Four of the candidates were appointed by Republican Gov. Larry Hogan: judges Pamela Alban, Elizabeth Morris, Rob Thompson and Richard Trunnell. They have been hearing cases, depending on the dates of their appointmen­t, for months or just over a year. Two challenger­s, former county State’s Attorney Wes Adams and private practice attorney Annette DeCesaris, are hoping to unseat them.

The four candidates who win the most votes in both the Republican and the Democratic primaries move ahead to the November general election. If the sitting judges finish atop both contests, there is no vote in the fall. The winners secure a 15-year term on the bench.

The sitting judges were vetted by a system Maryland has long used to fill Circuit Court vacancies. Candidates apply, a judicial commission reviews their applicatio­ns and background, conducts interviews and then consults with various bar associatio­ns and other groups. It sends the names of those it rates highest to the governor.

This process is designed to seat judges who act as an umpire, calling balls and strikes and apply both laws as adopted by state and local government­s as well as case law as defined by appellate courts.

Unlike federal courts, where the judicial interpreta­tion of the hard to change Constituti­on is broadly defined as textualism, originalis­m and the living constituti­on, state trial judges hew closely to laws that are much easier to change. Philosophy is less important at the state level than expertise. It’s difficult to look for clues about expertise in the record establishe­d so far by the judges. None have been on the bench long enough to handle a controvers­ial case that might expose their ability to public scrutiny. Maryland’s process for complaints about judges is secret unless there is a finding of misconduct. So far, that has not happened. What voters are really being asked to do is vote on the process. Did the nominating commission and the governor get it right when they passed over, for example, Adams?

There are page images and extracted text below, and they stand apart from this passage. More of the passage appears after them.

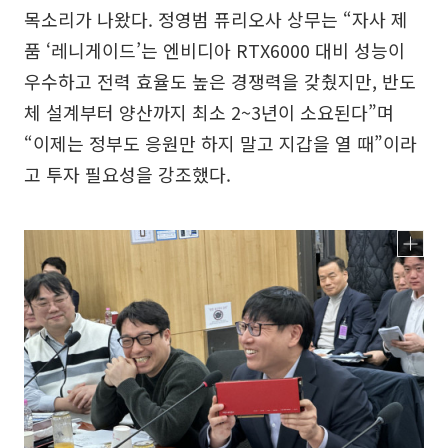
목소리가 나왔다. 정영범 퓨리오사 상무는 “자사 제
품 ‘레니게이드’는 엔비디아 RTX6000 대비 성능이
우수하고 전력 효율도 높은 경쟁력을 갖췄지만, 반도
체 설계부터 양산까지 최소 2~3년이 소요된다”며
“이제는 정부도 응원만 하지 말고 지갑을 열 때”이라
고 투자 필요성을 강조했다.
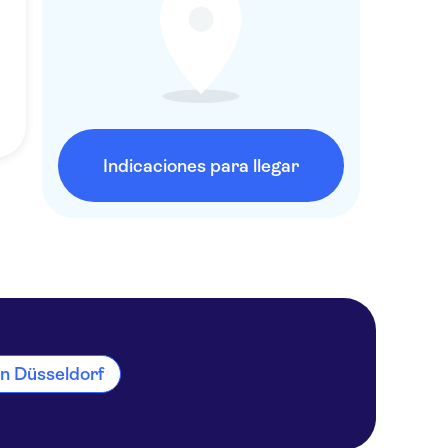
Indicaciones para llegar
en Düsseldorf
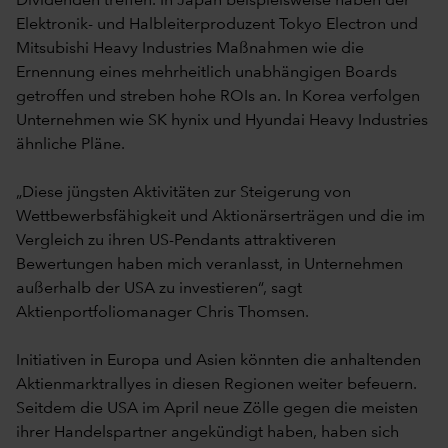
Dividenden treffen. In Japan beispielsweise haben der
Elektronik- und Halbleiterproduzent Tokyo Electron und
Mitsubishi Heavy Industries Maßnahmen wie die
Ernennung eines mehrheitlich unabhängigen Boards
getroffen und streben hohe ROIs an. In Korea verfolgen
Unternehmen wie SK hynix und Hyundai Heavy Industries
ähnliche Pläne.
„Diese jüngsten Aktivitäten zur Steigerung von
Wettbewerbsfähigkeit und Aktionärserträgen und die im
Vergleich zu ihren US-Pendants attraktiveren
Bewertungen haben mich veranlasst, in Unternehmen
außerhalb der USA zu investieren“, sagt
Aktienportfoliomanager Chris Thomsen.
Initiativen in Europa und Asien könnten die anhaltenden
Aktienmarktrallyes in diesen Regionen weiter befeuern.
Seitdem die USA im April neue Zölle gegen die meisten
ihrer Handelspartner angekündigt haben, haben sich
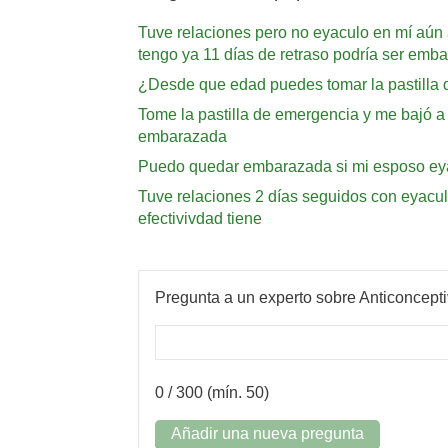
Tuve relaciones pero no eyaculo en mí aún a
tengo ya 11 días de retraso podría ser emb
¿Desde que edad puedes tomar la pastilla d
Tome la pastilla de emergencia y me bajó a 
embarazada
Puedo quedar embarazada si mi esposo eyac
Tuve relaciones 2 días seguidos con eyacula
efectivivdad tiene
Pregunta a un experto sobre Anticoncept
0
/ 300 (mín. 50)
Añadir una nueva pregunta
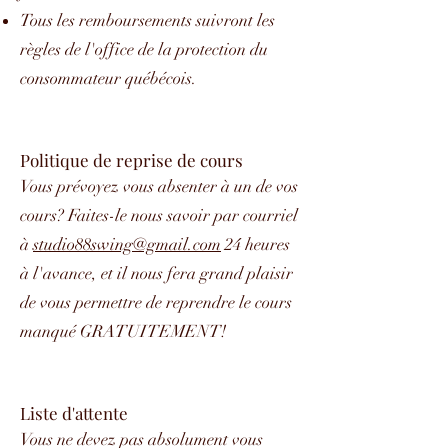
Tous les remboursements suivront les
règles de l'office de la protection du
consommateur québécois.
Politique de reprise de cours
Vous prévoyez vous absenter à un de vos
cours? Faites-le nous savoir par courriel
à
studio88swing@gmail.com
24 heures
à l'avance, et il nous fera grand plaisir
de vous permettre de reprendre le cours
manqué GRATUITEMENT!
Liste d'attente
Vous ne devez pas absolument vous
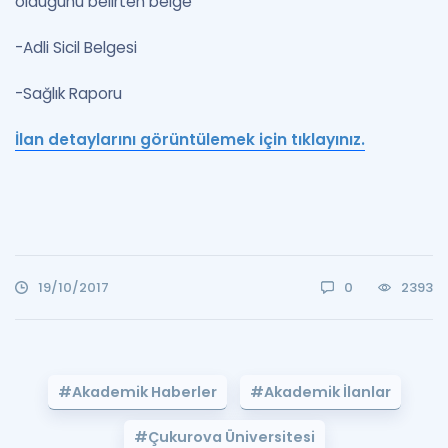
olduğunu belirten belge
-Adli Sicil Belgesi
-Sağlık Raporu
İlan detaylarını görüntülemek için tıklayınız.
19/10/2017
0
2393
#Akademik Haberler
#Akademik İlanlar
#Çukurova Üniversitesi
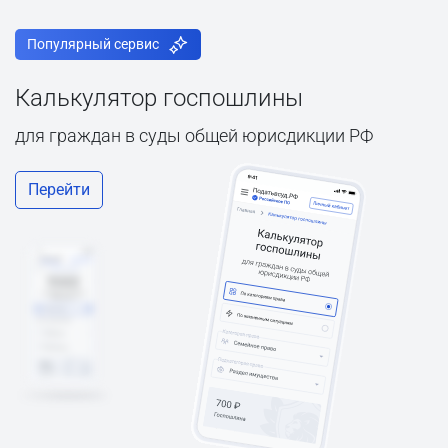
Популярный сервис
Калькулятор госпошлины
для граждан в суды общей юрисдикции РФ
Перейти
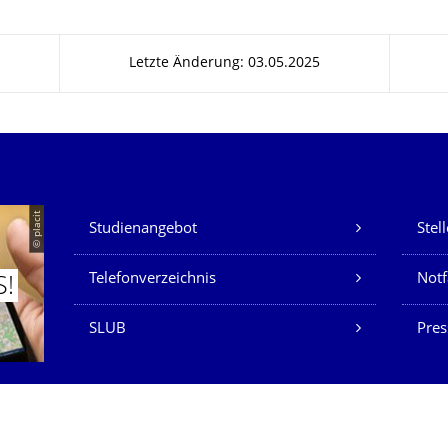
Letzte Änderung: 03.05.2025
Unsere Dienste
© placit
Studienangebot
Stel
Telefonverzeichnis
Not
S!
SLUB
Pres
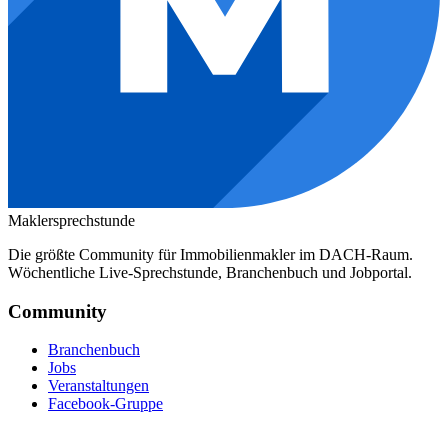
Maklersprechstunde
Die größte Community für Immobilienmakler im DACH-Raum.
Wöchentliche Live-Sprechstunde, Branchenbuch und Jobportal.
Community
Branchenbuch
Jobs
Veranstaltungen
Facebook-Gruppe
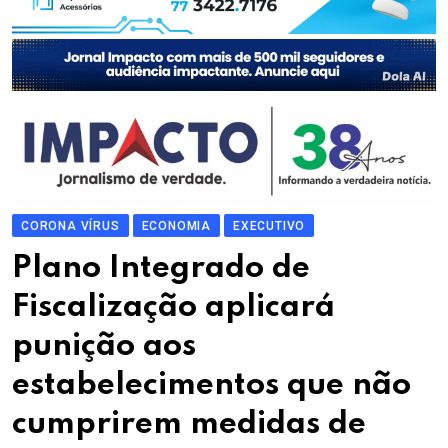
CORONA VÍRUS
ECONOMIA
EXECUTIVO
Plano Integrado de
Fiscalização aplicará
punição aos
estabelecimentos que não
cumprirem medidas de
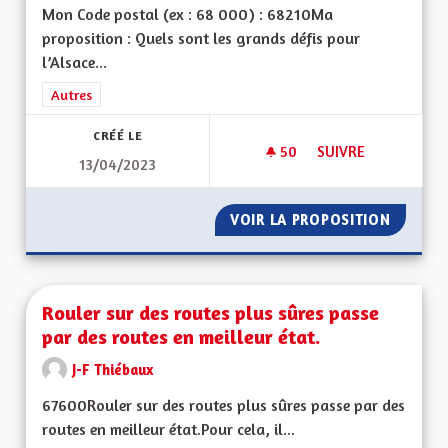
Mon Code postal (ex : 68 000) : 68210Ma
proposition : Quels sont les grands défis pour
l’Alsace...
Filtrer les résultats de la catégorie : Autres
Autres
CRÉÉ LE
50
50 ABONNÉS
SUIVRE
13/04/2023
AVANTAGES DE L'AL
VOIR LA PROPOSITION
AVANTA
Rouler sur des routes plus sûres passe
par des routes en meilleur état.
J-F Thiébaux
67600Rouler sur des routes plus sûres passe par des
routes en meilleur état.Pour cela, il...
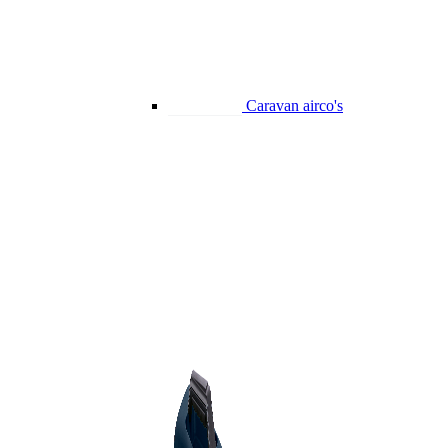
Caravan airco's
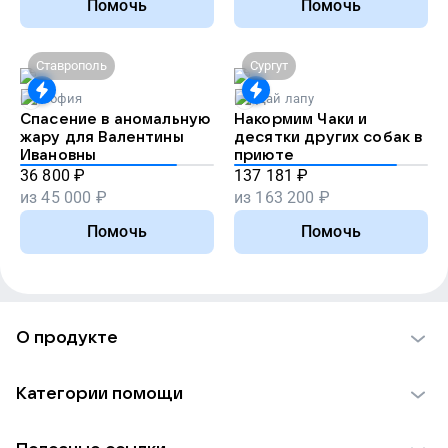
Помочь
Помочь
Ставрополь
Сургут
София
Дай лапу
Спасение в аномальную
Накормим Чаки и
жару для Валентины
десятки других собак в
Ивановны
приюте
36 800
₽
137 181
₽
из
45 000
₽
из
163 200
₽
Помочь
Помочь
О продукте
О проекте VK Добро
Категории помощи
Отчеты VK Добро
Детям
Использование материалов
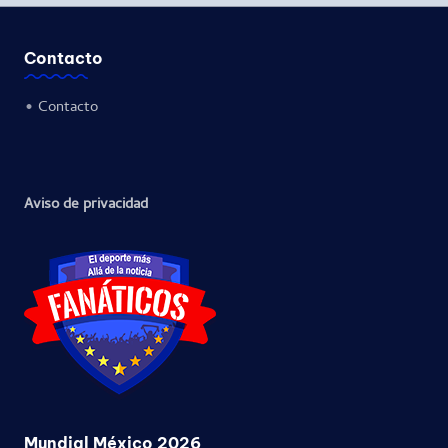
Contacto
•
Contacto
Aviso de privacidad
Mundial México 2026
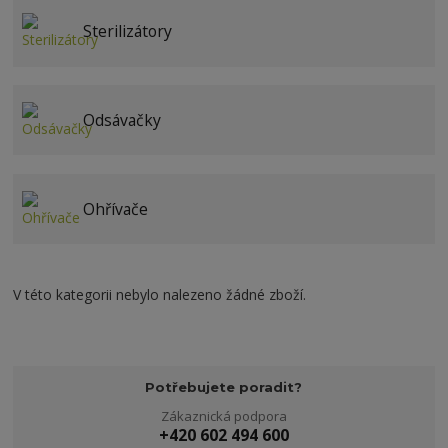
Sterilizátory
Odsávačky
Ohřívače
V této kategorii nebylo nalezeno žádné zboží.
Potřebujete poradit?
Zákaznická podpora
+420 602 494 600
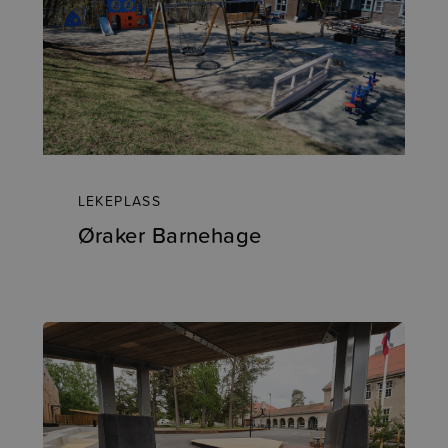
LEKEPLASS
Øraker Barnehage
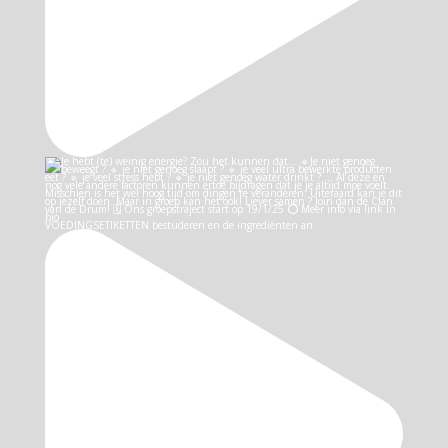
VOEDINGSETIKETTEN bestuderen en de ingrediënten an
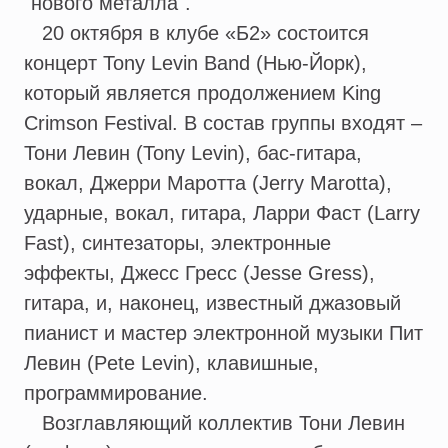
"нового металла".
20 октября в клубе «Б2» состоится
концерт Tony Levin Band (Нью-Йорк),
который является продолжением King
Crimson Festival. В состав группы входят –
Тони Левин (Tony Levin), бас-гитара,
вокал, Джерри Маротта (Jerry Marotta),
ударные, вокал, гитара, Ларри Фаст (Larry
Fast), синтезаторы, электронные
эффекты, Джесс Гресс (Jesse Gress),
гитара, и, наконец, известный джазовый
пианист и мастер электронной музыки Пит
Левин (Pete Levin), клавишные,
программирование.
Возглавляющий коллектив Тони Левин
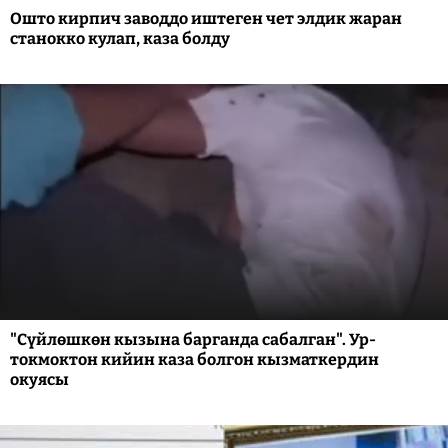
Ошто кирпич заводдо иштеген чет элдик жаран
станокко кулап, каза болду
"Сүйлөшкөн кызына барганда сабалган". Ур-
токмоктон кийин каза болгон кызматкердин
окуясы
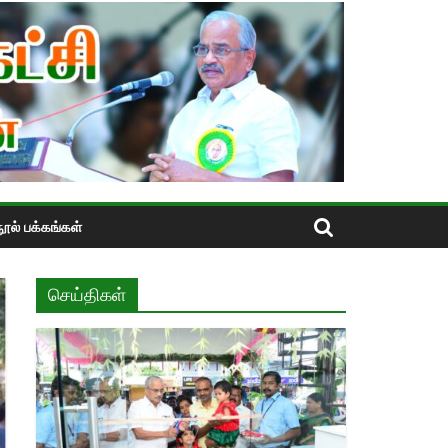
ூல் பக்கங்கள்
செய்திகள்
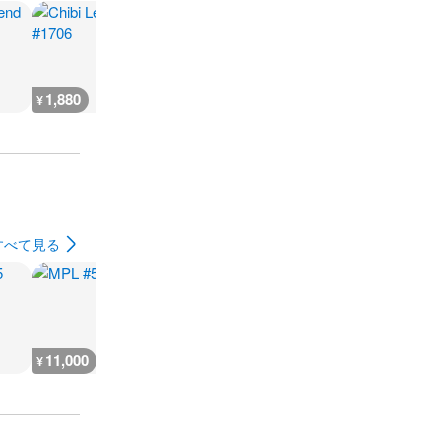
1,880
2,300
7,300
300
¥
¥
¥
¥
すべて見る
11,000
5,500
9,200
7,300
¥
¥
¥
¥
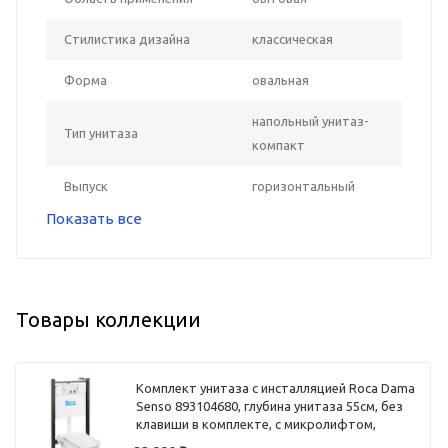
Стилистика дизайна
классическая
Форма
овальная
напольный унитаз-
Тип унитаза
компакт
Выпуск
горизонтальный
Показать все
Товары коллекции
Комплект унитаза с инсталляцией Roca Dama
Senso 893104680, глубина унитаза 55см, без
клавиши в комплекте, с микролифтом,
безободковый, быстросъемное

He and his supporters certainly think not. But there is a highly unusual campaign aimed at defeating him separate from the judges’ campaign slate, a more common practice. Its focus is on Adams’ rejection of the system and his term as the county’s top prosecutor — a job he lost in the 2018 election to the woman he beat in 2014.

Dozens of employees left the office after Adams took over, something many attributed to his management style and that of his top lieutenant and political adviser. Adams disagrees with this interpreta­tion and argues he lost because it was a bad year at the ballot box for Republican­s and not because of his record.

Adams’ name recognitio­n is such that we suspect he could finish in the top four in the Republican primary. If that happens, or if Decesaris pulls an upset in her second run for judge, these same arguments will play out in a more robust fall campaign.

We’ll save our endorsemen­ts for October.